§ EXERCISE
All of the records below are to be printed exactly; the pictures are to be left out.

STUDY MATERIAL Block Start

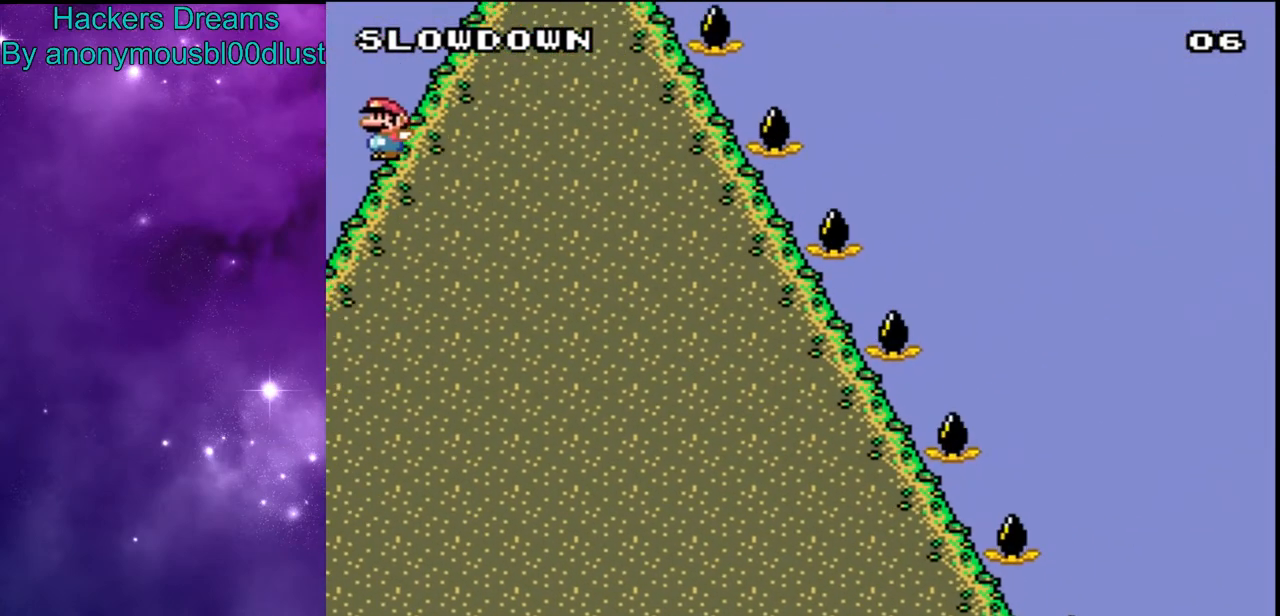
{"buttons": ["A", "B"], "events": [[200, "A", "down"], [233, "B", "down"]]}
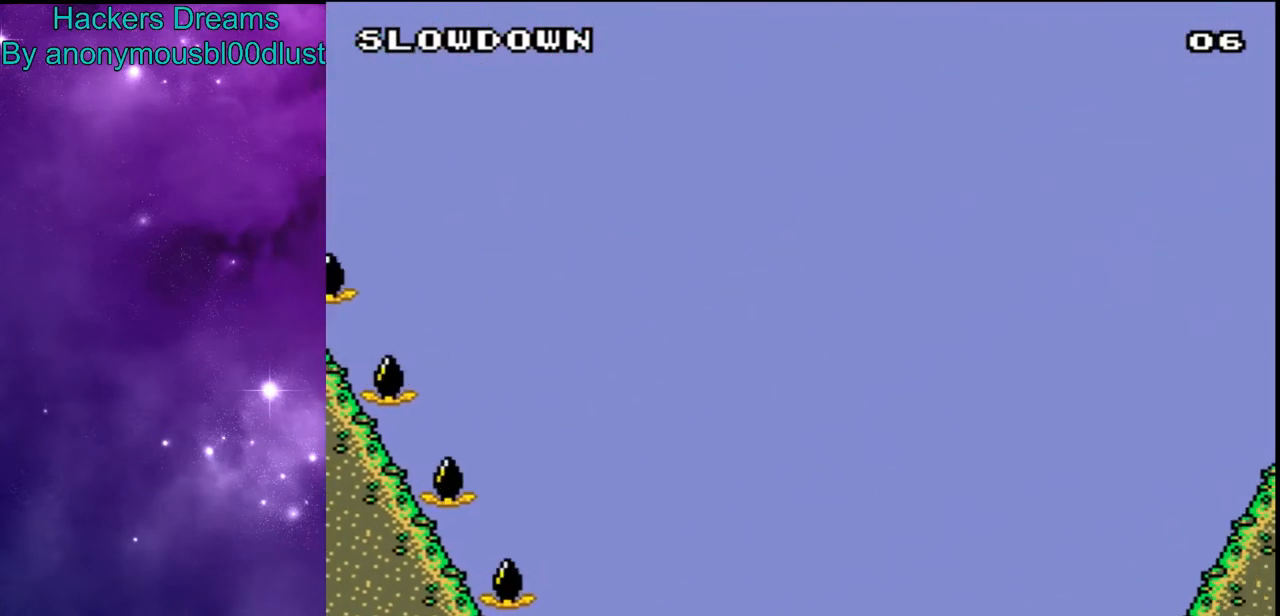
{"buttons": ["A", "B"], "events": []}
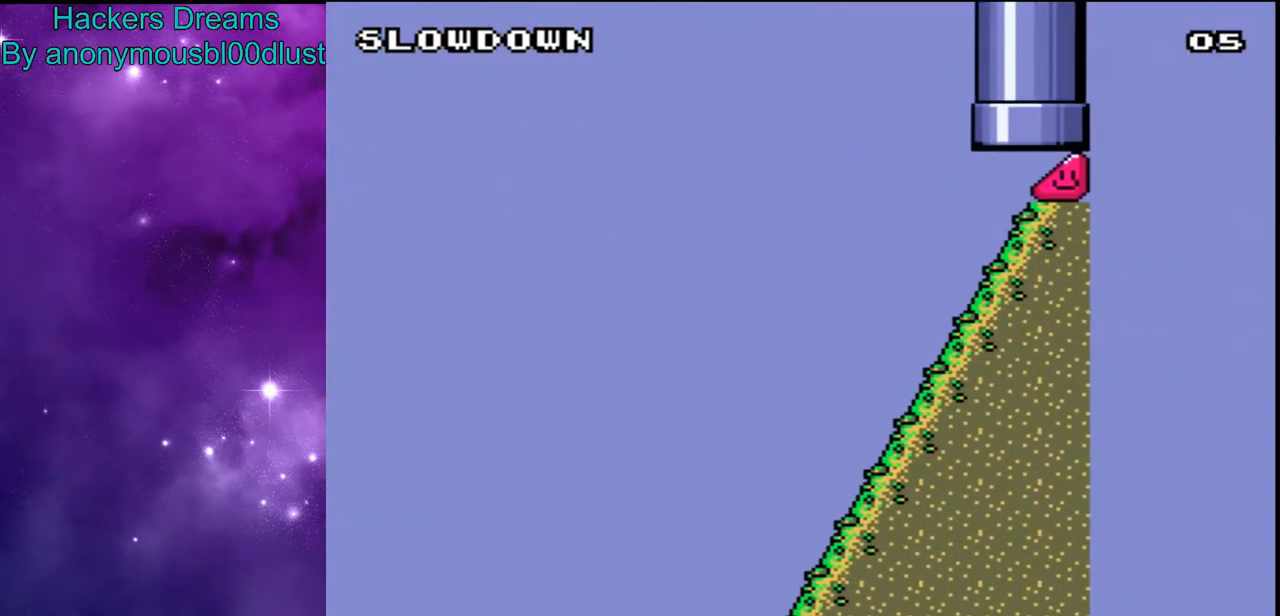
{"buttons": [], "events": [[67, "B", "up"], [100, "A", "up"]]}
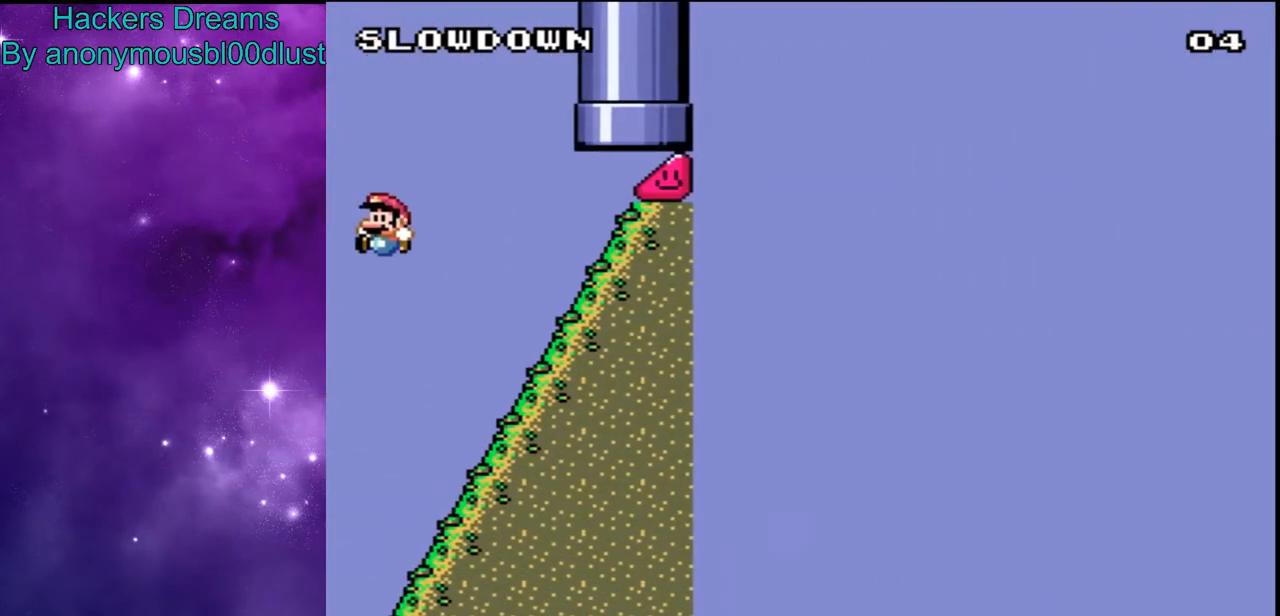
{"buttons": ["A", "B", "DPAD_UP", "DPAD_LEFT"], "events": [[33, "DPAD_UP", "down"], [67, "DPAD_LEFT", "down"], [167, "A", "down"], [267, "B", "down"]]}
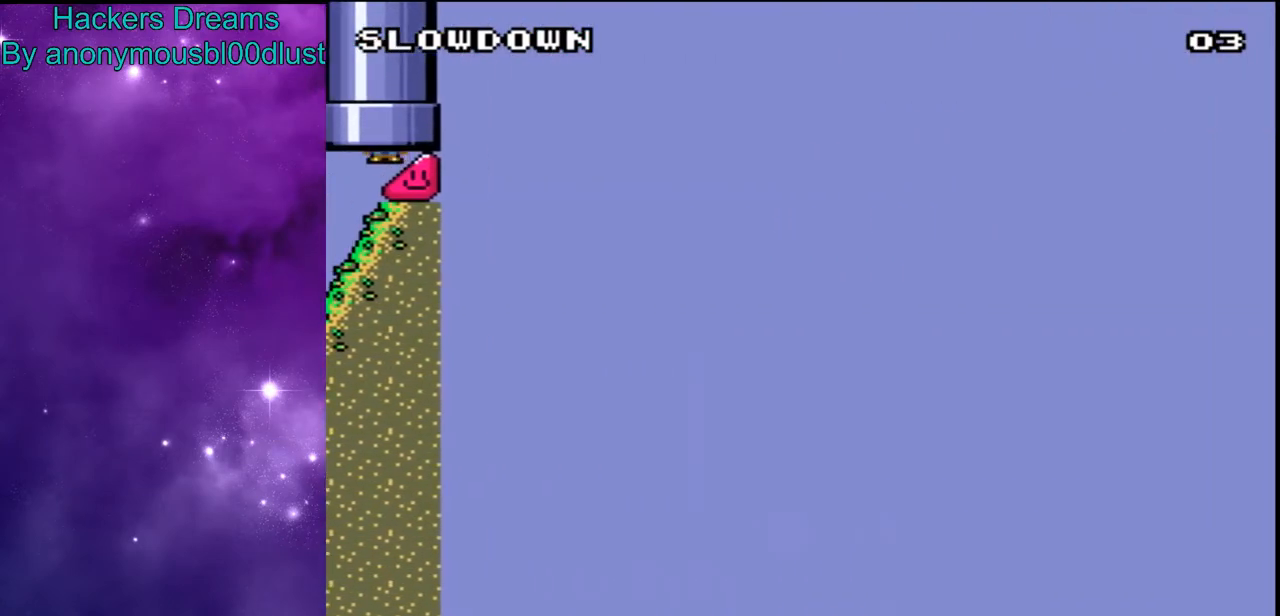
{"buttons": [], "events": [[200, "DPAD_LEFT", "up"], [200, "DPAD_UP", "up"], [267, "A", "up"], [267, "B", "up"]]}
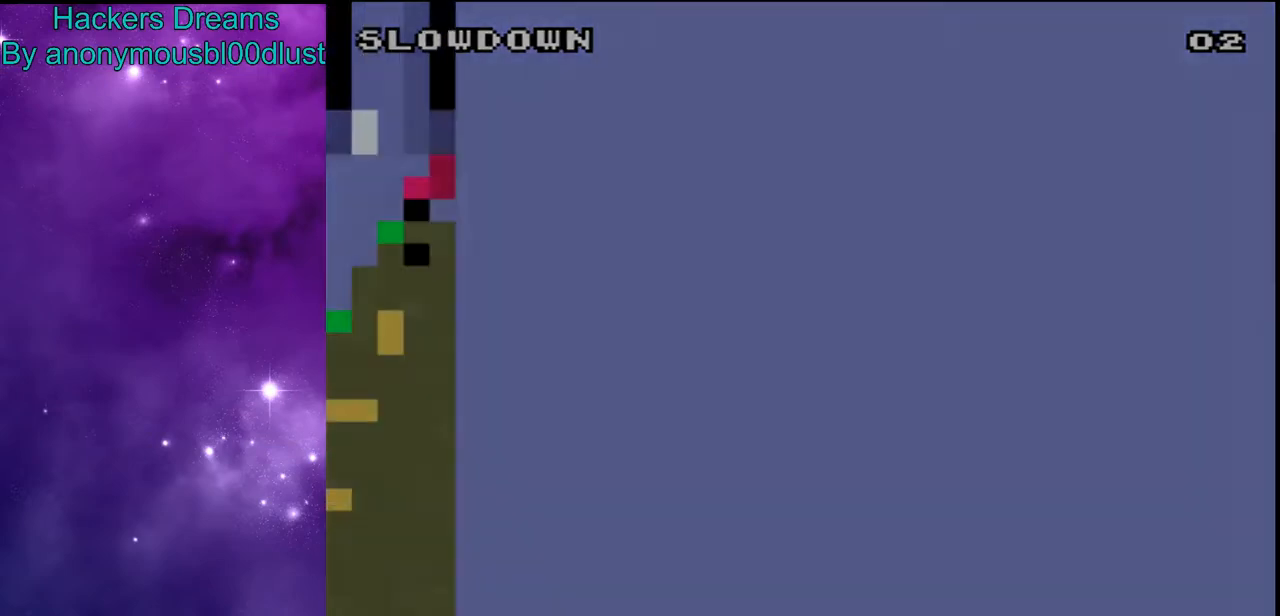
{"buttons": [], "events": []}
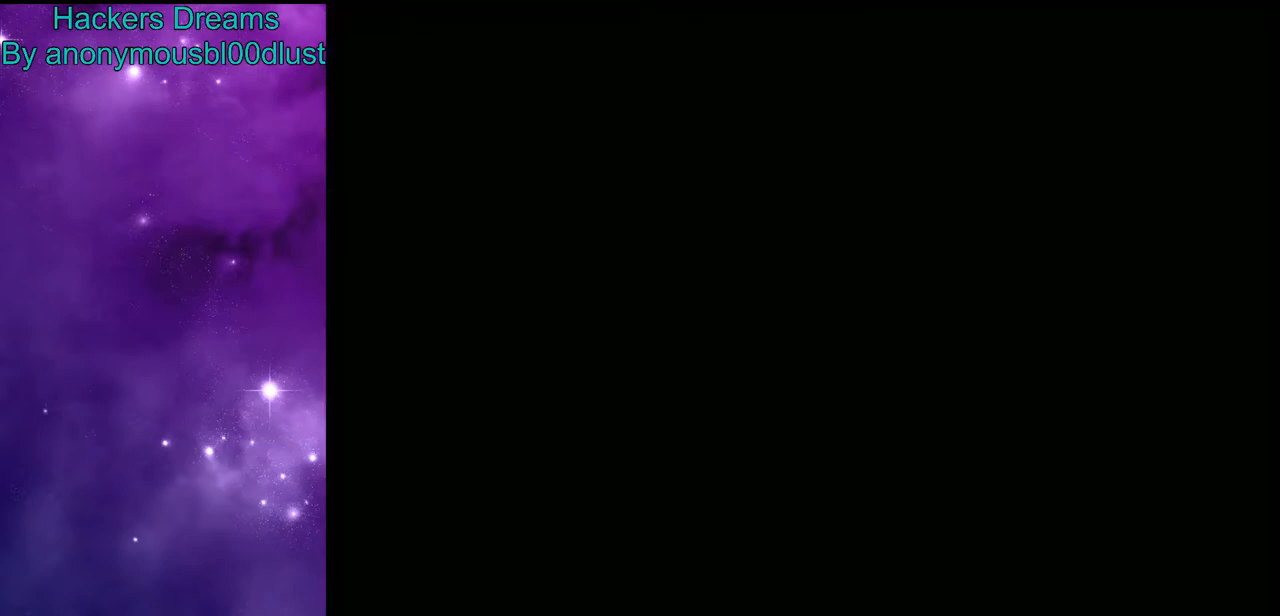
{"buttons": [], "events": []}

STUDY MATERIAL Block End

§ ANSWER TO THIS EXERCISE
{"buttons": ["A", "B"], "events": [[200, "A", "down"], [233, "B", "down"]]}
{"buttons": ["A", "B"], "events": []}
{"buttons": [], "events": [[67, "B", "up"], [100, "A", "up"]]}
{"buttons": ["A", "B", "DPAD_UP", "DPAD_LEFT"], "events": [[33, "DPAD_UP", "down"], [67, "DPAD_LEFT", "down"], [167, "A", "down"], [267, "B", "down"]]}
{"buttons": [], "events": [[200, "DPAD_LEFT", "up"], [200, "DPAD_UP", "up"], [267, "A", "up"], [267, "B", "up"]]}
{"buttons": [], "events": []}
{"buttons": [], "events": []}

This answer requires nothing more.